* _Reading passage_:
┌──

# King Mackerel on Fly



## skram (Dec 25, 2007)

Snagged my first King on fly the weekend before last. 12wt with sinking line. Fast 2 hand strip (it about yanked it out of my hand). Fish hit probably 10ft below the surface. Instantly put me in the backing and made a couple solid runs. Stoked!

Also got my first AJ on fly but it was small. Caught them in 100ft of water. marked fish up high in the column and blind casted. Ate a weighted rabbit strip fly I tied.


----------



## jack2 (Mar 19, 2010)

man, my heart would be racing if i hooked something that big on a 12.
good job, dude. btw, that fly looks pretty much like the clousers i tie.:thumbup:

jack


----------



## Catchemall (May 8, 2018)

Very cool!


----------



## lastcast (Oct 12, 2007)

Nice! Congrats!


----------



## kingfish501 (Oct 7, 2007)

Mylar tube flies work great for kings. Use a long shanked hook and make the fly about 5 inches long.

└──

* _Written request_:
Reproduce the king mackerel thread in full, word for word. The entries are not needed for this exercise.

* _Records supplied_:
┌──

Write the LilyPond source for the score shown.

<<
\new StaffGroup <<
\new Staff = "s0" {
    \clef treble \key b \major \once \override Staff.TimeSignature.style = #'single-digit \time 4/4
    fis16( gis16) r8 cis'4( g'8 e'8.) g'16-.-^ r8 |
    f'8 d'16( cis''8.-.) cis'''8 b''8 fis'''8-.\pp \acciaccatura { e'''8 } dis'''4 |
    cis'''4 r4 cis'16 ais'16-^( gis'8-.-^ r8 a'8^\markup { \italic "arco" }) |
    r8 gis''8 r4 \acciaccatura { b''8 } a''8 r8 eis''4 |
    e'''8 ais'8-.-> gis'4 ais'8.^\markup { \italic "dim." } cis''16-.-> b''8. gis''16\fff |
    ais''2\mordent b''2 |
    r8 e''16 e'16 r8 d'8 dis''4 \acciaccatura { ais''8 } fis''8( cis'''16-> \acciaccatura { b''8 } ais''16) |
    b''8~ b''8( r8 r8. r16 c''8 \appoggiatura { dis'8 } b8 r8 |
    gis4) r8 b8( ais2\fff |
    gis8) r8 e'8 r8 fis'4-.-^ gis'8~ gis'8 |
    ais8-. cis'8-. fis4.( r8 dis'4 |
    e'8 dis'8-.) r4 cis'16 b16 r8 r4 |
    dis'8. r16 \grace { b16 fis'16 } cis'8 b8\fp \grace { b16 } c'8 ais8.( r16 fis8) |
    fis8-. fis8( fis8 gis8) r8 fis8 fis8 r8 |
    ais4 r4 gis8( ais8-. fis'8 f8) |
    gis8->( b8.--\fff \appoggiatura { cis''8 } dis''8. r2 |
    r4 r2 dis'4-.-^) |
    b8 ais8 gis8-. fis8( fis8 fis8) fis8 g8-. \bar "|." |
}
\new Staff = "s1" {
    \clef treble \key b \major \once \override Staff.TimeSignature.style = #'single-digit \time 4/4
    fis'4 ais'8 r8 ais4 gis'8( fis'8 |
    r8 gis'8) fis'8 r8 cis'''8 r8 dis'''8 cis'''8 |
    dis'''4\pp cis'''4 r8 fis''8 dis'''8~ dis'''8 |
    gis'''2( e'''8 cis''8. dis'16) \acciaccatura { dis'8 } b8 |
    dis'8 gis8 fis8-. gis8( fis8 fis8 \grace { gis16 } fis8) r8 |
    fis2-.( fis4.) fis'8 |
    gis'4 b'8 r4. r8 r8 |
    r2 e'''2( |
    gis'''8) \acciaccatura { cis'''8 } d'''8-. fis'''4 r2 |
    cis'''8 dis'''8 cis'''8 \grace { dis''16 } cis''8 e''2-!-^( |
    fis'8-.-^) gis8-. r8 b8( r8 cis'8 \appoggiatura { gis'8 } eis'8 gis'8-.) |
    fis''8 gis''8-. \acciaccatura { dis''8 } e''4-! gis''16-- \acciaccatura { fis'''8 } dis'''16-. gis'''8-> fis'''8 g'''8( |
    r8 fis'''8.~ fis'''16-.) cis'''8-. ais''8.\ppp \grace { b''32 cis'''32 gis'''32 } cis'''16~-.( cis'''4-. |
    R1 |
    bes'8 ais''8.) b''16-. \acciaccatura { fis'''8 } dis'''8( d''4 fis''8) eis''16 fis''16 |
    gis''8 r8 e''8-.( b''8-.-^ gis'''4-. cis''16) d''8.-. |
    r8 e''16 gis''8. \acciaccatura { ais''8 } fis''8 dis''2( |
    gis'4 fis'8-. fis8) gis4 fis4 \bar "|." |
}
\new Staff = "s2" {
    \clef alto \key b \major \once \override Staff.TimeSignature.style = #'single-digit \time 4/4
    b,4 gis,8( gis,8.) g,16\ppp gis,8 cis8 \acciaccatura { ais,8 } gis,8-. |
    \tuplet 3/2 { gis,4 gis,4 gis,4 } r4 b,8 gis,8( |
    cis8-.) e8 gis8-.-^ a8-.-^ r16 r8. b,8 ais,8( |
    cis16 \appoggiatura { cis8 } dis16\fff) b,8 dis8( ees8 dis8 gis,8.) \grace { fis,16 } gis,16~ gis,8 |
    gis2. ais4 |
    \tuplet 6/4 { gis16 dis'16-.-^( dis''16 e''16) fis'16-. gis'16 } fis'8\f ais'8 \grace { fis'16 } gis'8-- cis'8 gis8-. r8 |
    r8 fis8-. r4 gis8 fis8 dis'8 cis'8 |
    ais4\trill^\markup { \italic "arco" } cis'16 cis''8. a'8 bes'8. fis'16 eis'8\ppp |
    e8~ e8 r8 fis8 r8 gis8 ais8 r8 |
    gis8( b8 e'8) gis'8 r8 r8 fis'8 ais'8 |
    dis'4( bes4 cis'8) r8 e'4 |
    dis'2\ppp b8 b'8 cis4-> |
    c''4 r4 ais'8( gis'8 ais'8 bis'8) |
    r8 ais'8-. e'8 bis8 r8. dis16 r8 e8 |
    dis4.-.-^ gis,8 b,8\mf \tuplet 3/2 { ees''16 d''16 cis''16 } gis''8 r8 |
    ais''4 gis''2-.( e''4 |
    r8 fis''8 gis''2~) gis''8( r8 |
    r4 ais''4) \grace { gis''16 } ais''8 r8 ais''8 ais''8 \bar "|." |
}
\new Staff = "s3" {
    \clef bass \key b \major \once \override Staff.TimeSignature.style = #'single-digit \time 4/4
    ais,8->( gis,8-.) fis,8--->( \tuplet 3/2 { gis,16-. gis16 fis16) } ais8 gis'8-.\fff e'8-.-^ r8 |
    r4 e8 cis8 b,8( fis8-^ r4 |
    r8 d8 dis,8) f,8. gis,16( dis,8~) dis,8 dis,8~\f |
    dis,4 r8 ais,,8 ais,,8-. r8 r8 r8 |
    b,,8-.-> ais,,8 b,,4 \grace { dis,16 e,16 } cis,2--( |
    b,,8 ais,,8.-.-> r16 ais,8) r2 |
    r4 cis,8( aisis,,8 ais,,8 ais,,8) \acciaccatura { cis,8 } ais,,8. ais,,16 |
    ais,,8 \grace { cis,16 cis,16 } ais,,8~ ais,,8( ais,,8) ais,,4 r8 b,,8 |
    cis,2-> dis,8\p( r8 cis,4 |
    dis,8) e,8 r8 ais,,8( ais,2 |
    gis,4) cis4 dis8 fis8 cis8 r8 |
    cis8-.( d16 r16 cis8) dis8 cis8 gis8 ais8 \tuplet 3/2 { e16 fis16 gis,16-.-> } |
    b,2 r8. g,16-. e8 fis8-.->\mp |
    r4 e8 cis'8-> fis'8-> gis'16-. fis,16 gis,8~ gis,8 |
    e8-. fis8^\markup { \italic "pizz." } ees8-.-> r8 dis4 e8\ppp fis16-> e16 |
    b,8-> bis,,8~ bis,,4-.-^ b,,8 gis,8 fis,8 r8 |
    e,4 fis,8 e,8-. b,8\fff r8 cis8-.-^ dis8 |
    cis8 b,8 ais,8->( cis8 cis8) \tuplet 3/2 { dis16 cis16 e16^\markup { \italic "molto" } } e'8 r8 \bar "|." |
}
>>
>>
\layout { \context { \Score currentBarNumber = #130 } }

└──

* _Answer below_:
# King Mackerel on Fly



## skram (Dec 25, 2007)

Snagged my first King on fly the weekend before last. 12wt with sinking line. Fast 2 hand strip (it about yanked it out of my hand). Fish hit probably 10ft below the surface. Instantly put me in the backing and made a couple solid runs. Stoked!

Also got my first AJ on fly but it was small. Caught them in 100ft of water. marked fish up high in the column and blind casted. Ate a weighted rabbit strip fly I tied.


----------



## jack2 (Mar 19, 2010)

man, my heart would be racing if i hooked something that big on a 12.
good job, dude. btw, that fly looks pretty much like the clousers i tie.:thumbup:

jack


----------



## Catchemall (May 8, 2018)

Very cool!


----------



## lastcast (Oct 12, 2007)

Nice! Congrats!


----------



## kingfish501 (Oct 7, 2007)

Mylar tube flies work great for kings. Use a long shanked hook and make the fly about 5 inches long.